- TASK DETAILS
Pick out all lines of the entries that include the word "right" and copy them.

- TASK INPUT

|---|

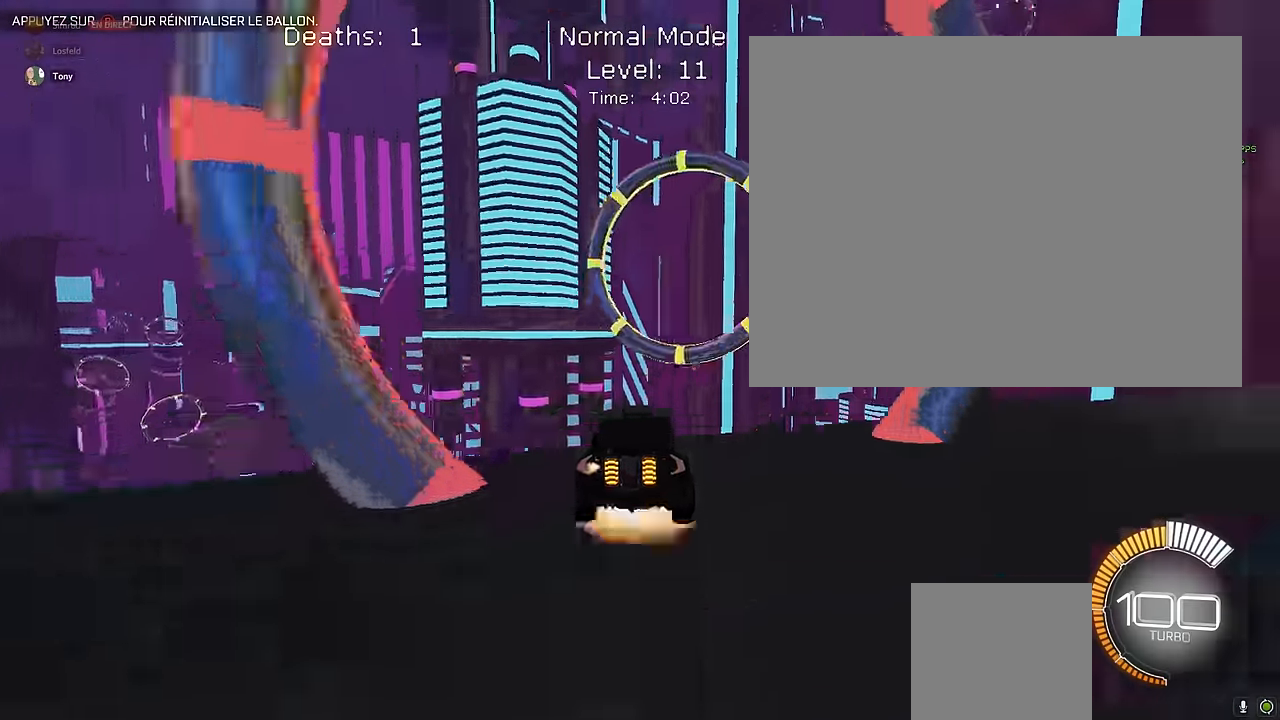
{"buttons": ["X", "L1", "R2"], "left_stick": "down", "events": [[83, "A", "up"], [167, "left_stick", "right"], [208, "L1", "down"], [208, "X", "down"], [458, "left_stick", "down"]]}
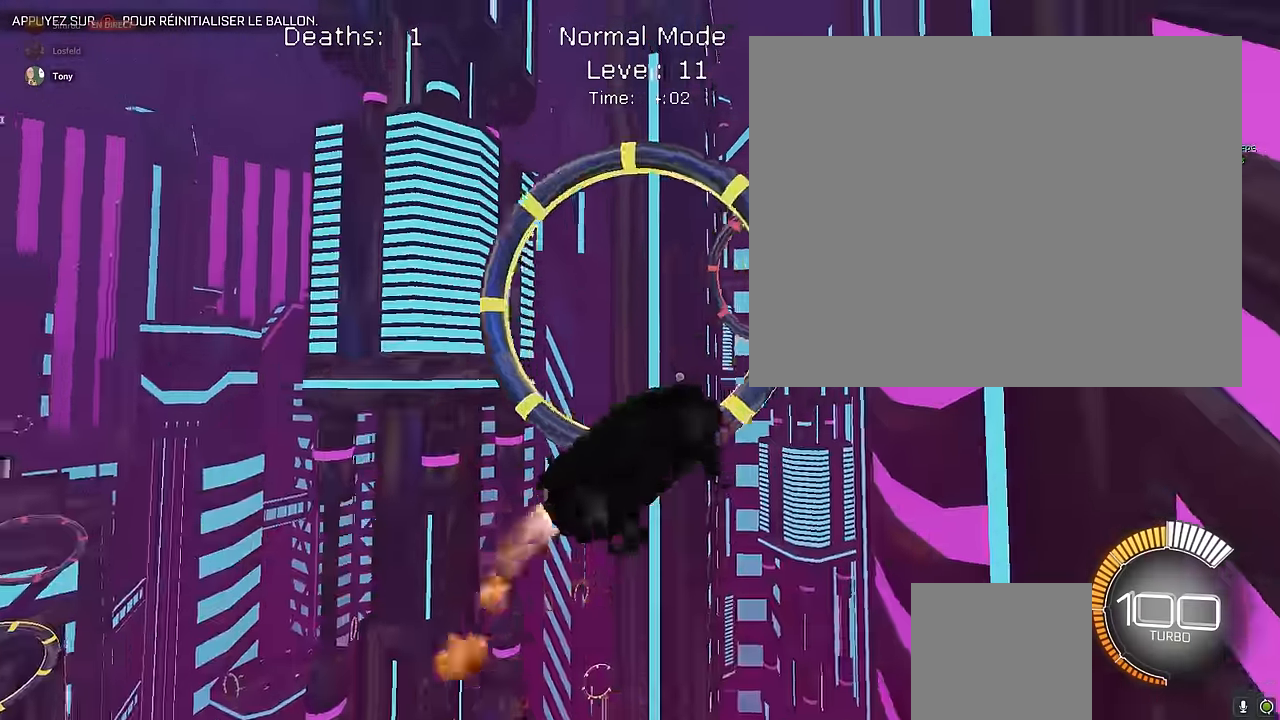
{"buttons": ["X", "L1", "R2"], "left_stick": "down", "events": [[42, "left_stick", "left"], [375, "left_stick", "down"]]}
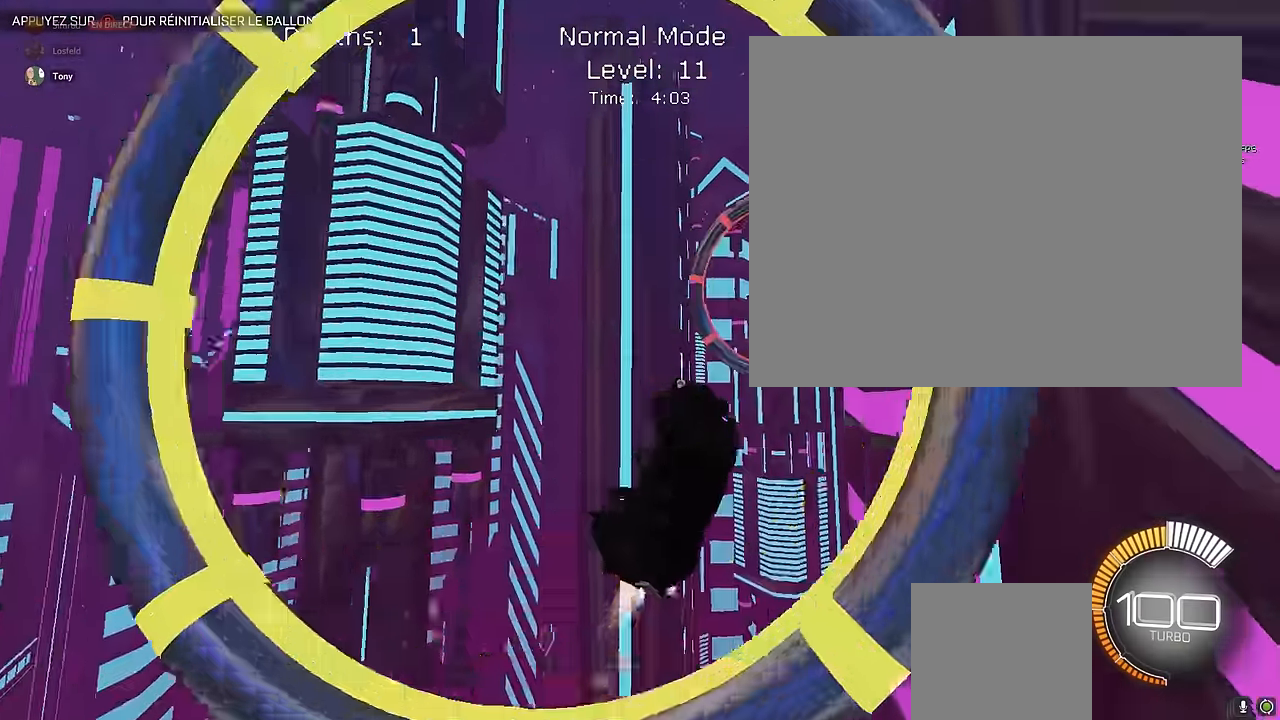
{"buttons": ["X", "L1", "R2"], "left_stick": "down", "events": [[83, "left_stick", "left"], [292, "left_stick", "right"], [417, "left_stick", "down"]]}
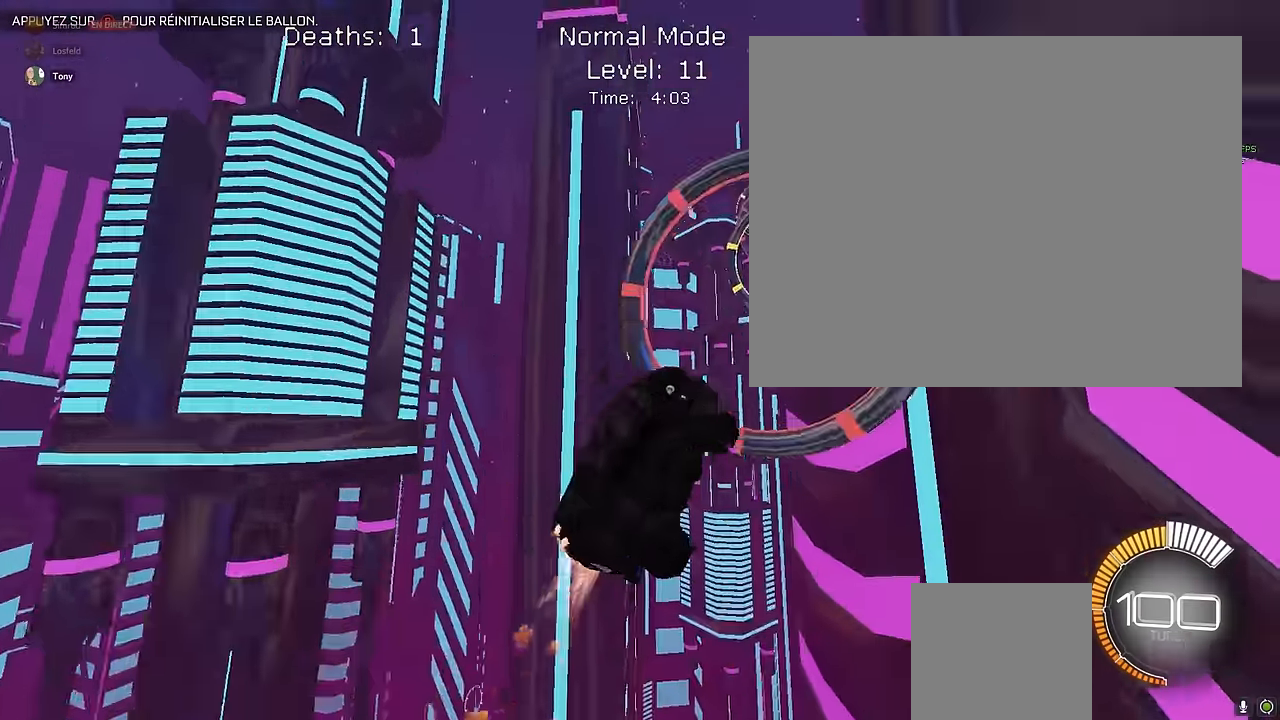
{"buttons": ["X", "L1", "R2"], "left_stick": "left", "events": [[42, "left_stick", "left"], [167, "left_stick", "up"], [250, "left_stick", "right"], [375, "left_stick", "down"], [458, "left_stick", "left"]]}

|---|

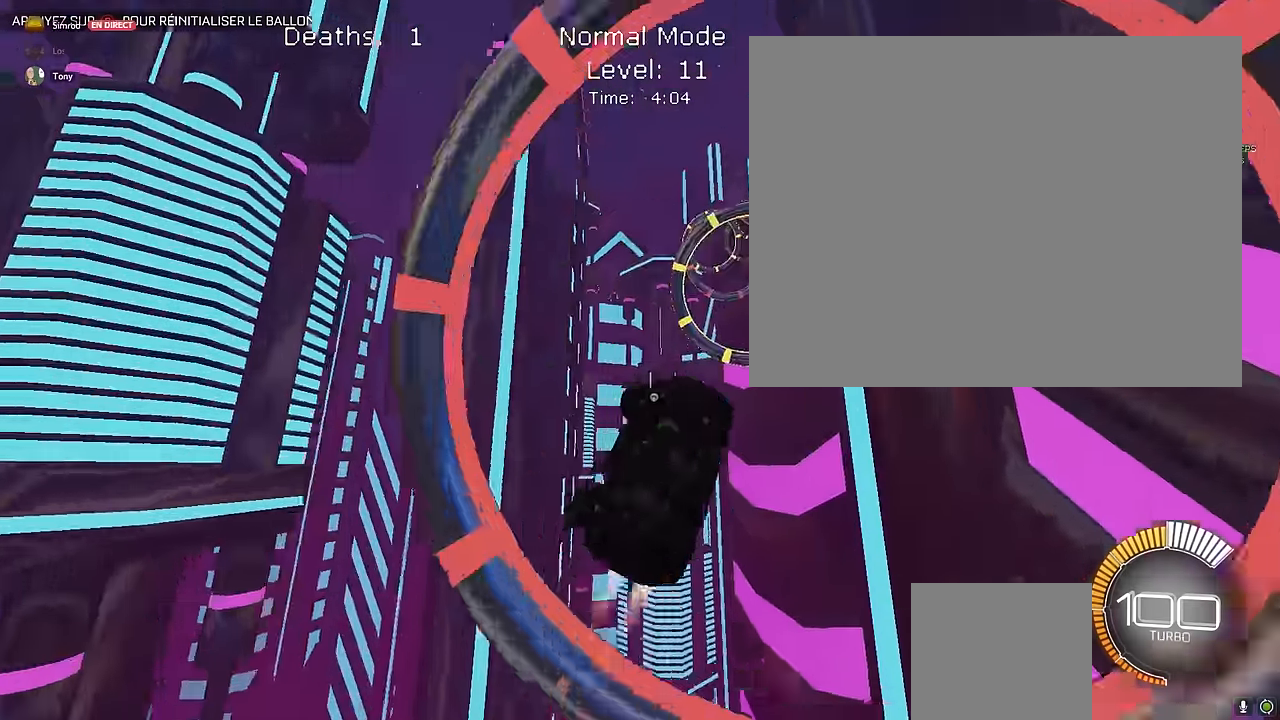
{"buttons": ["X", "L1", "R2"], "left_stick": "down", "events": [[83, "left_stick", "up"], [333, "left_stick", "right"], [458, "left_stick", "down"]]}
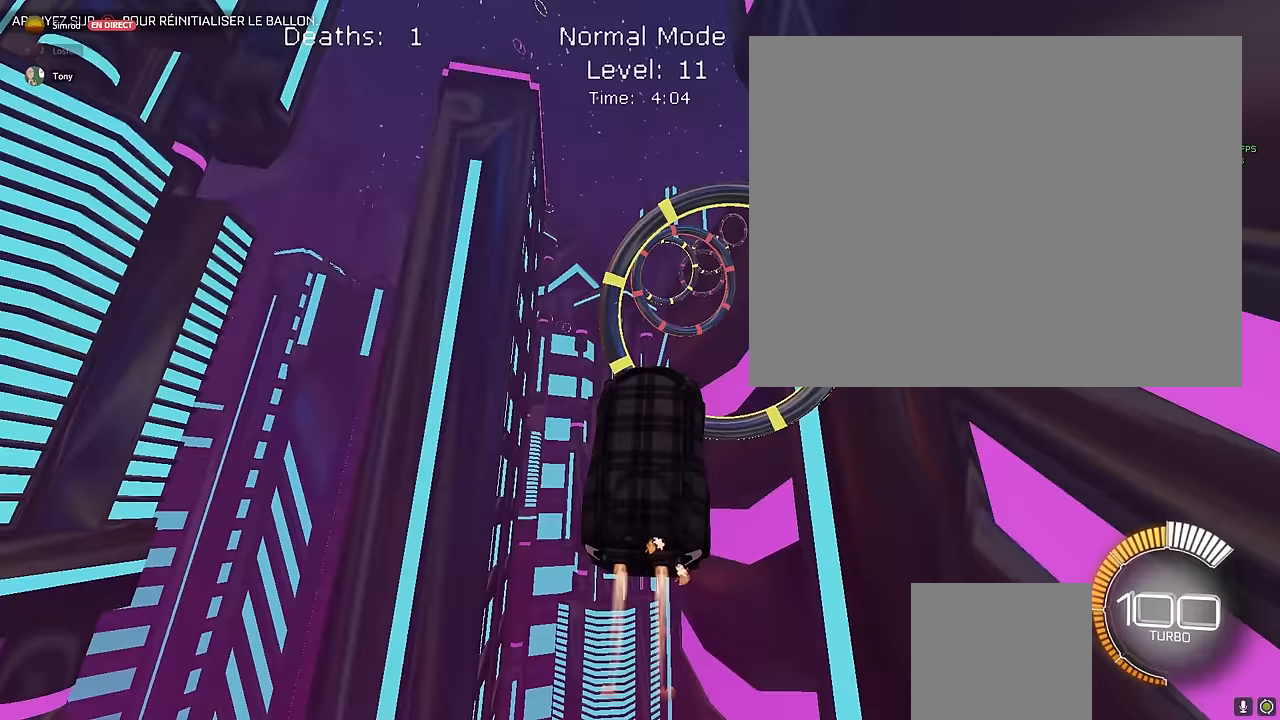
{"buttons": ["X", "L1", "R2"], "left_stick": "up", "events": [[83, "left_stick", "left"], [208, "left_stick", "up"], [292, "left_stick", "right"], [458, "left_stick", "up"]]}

|---|

- RESPONSE TO THE TASK
{"buttons": ["X", "L1", "R2"], "left_stick": "down", "events": [[83, "A", "up"], [167, "left_stick", "right"], [208, "L1", "down"], [208, "X", "down"], [458, "left_stick", "down"]]}
{"buttons": ["X", "L1", "R2"], "left_stick": "down", "events": [[83, "left_stick", "left"], [292, "left_stick", "right"], [417, "left_stick", "down"]]}
{"buttons": ["X", "L1", "R2"], "left_stick": "left", "events": [[42, "left_stick", "left"], [167, "left_stick", "up"], [250, "left_stick", "right"], [375, "left_stick", "down"], [458, "left_stick", "left"]]}
{"buttons": ["X", "L1", "R2"], "left_stick": "down", "events": [[83, "left_stick", "up"], [333, "left_stick", "right"], [458, "left_stick", "down"]]}
{"buttons": ["X", "L1", "R2"], "left_stick": "up", "events": [[83, "left_stick", "left"], [208, "left_stick", "up"], [292, "left_stick", "right"], [458, "left_stick", "up"]]}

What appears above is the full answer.